The two films are now being released separately on DVD, the cynical would say in order to boost profits and recoup production costs. Tarantino's Death Proof made it to DVD in mid-September, and on October 16, it will be Planet Terror's turn to emerge in an extended and unrated edition. The Rodriguez film arrives in a two-disc special edition that features some of the allegedly “missing” footage that did not make it into the theatrical cut.
Planet Terror is both an homage to zombie movies and one itself. The nonsensical plot features the release of a biochemical weapon that causes some people to turn into zombies simply by breathing in the vapors. Other people have to actually be bitten or ingest the blood of a zombie to turn into one themselves. The “infection” actually takes a good deal of time to spread (at least early on in the film), which allows one of the infected, a go-go dancer named Cherry Darling (Rose McGowan), to have her leg amputated in time to stop her from turning.

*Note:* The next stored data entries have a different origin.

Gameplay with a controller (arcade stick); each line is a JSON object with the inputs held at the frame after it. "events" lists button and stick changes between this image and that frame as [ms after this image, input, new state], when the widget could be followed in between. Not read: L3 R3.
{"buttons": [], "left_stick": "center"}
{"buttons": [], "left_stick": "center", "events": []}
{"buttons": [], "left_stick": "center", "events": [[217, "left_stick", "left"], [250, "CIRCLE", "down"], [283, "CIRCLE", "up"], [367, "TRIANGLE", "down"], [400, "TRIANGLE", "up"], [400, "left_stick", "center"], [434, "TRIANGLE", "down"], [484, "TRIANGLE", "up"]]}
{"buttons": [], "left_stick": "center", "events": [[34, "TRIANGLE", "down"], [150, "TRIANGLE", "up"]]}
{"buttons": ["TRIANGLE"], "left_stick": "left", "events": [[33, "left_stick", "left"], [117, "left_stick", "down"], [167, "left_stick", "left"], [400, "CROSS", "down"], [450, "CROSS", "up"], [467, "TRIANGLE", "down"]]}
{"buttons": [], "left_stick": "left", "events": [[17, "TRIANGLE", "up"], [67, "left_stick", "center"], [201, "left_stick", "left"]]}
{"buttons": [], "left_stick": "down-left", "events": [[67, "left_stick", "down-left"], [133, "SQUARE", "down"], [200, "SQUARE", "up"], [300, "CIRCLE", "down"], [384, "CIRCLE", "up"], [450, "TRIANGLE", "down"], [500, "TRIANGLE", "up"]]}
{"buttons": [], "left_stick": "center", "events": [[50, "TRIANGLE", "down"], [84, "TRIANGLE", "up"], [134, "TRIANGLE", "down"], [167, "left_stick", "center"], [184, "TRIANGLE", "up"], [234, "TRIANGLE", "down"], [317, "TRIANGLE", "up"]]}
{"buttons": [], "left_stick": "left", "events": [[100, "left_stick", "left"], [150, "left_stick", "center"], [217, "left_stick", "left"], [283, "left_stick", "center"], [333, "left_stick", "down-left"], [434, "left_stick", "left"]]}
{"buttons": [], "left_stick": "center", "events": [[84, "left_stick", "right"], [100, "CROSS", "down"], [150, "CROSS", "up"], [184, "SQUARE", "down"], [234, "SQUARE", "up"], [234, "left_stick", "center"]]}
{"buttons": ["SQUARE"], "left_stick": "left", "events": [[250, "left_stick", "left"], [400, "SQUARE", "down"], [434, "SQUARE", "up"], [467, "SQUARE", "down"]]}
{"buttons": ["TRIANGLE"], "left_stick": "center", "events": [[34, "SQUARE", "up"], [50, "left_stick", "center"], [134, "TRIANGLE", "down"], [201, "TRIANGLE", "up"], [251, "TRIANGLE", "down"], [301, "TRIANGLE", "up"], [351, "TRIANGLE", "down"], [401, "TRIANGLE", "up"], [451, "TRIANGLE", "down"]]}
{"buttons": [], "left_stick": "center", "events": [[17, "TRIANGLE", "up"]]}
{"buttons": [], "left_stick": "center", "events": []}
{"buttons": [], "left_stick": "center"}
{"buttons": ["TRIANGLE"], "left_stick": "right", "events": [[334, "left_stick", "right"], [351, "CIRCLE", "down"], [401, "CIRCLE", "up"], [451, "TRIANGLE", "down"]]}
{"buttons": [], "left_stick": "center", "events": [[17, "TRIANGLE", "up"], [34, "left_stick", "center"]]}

In a brilliant move, Cherry ends up with a gun attached to her stump which she can seemingly fire at will. She and the rest of a group of misfit survivors, including a doctor (Marley Shelton) who is running away from her abusive husband (Josh Brolin) in order to reignite a lesbian relationship, and a man with a hidden past named El Wray (Freddy Rodriguez), band together in order to try and escape to Mexico.
If the entire plot sounds ludicrous, there's a very valid explanation: it's supposed to be. The sole raison d'etre of the films Planet Terror is honoring is to show beautiful women, copious amounts of blood and viscera, and feature lots of cursing. It's a simple formula, and if Planet Terror is to be reviewed solely on those counts it succeeds in a big way. The film is cheesy and ridiculous and way over the top. The movie features characters like Abby, played by Naveen Andrews (Lost). Abby was helping create the zombie gas for a military organization and, for some inexplicable reason, likes to store human testicles in a glass jar.
In order to better pay tribute to the grindhouse features that Rodriguez is honoring, the film contains “missing reels” (the film skips a scene or two here and there) and innumerable “scratches.” The “missing” scenes and scratches, the latter of which seem wholly computer generated and like something anyone can do using a PC these days, are far more annoying to the viewer than a tribute to bad projection and bad projectors.
Even so, the film provides an amusing hour and forty-five minute diversion from the everyday insanity of the real world. The stunts, dialogue, explanations, and explosions are both fun and funny if you have ever liked B-movies. The second disc of the two-disc set features a number of behind-the-scenes looks at all of the elements that went into creating the mayhem in the film.
Where the film really falls down is that, as fun as it is, and as good an homage as it may be, it has the feeling of all being very recycled. Save the notion of the leg-gun, nothing in the movie feels new or different — there's just more of it and it's made with more money (without more money one cannot use a computer to digitally remove McGowan's leg and put a gun in its place). That may not make Planet Terror any less fun, but it does make it somewhat less interesting.
These faults are both the greatest strength and weakness of Planet Terror. It is a movie that, as fun as it is, through the somewhat recycled nature of the material, “scratches,” and “missing” reels shows exactly why the movies and theaters being paid tribute to no longer exist.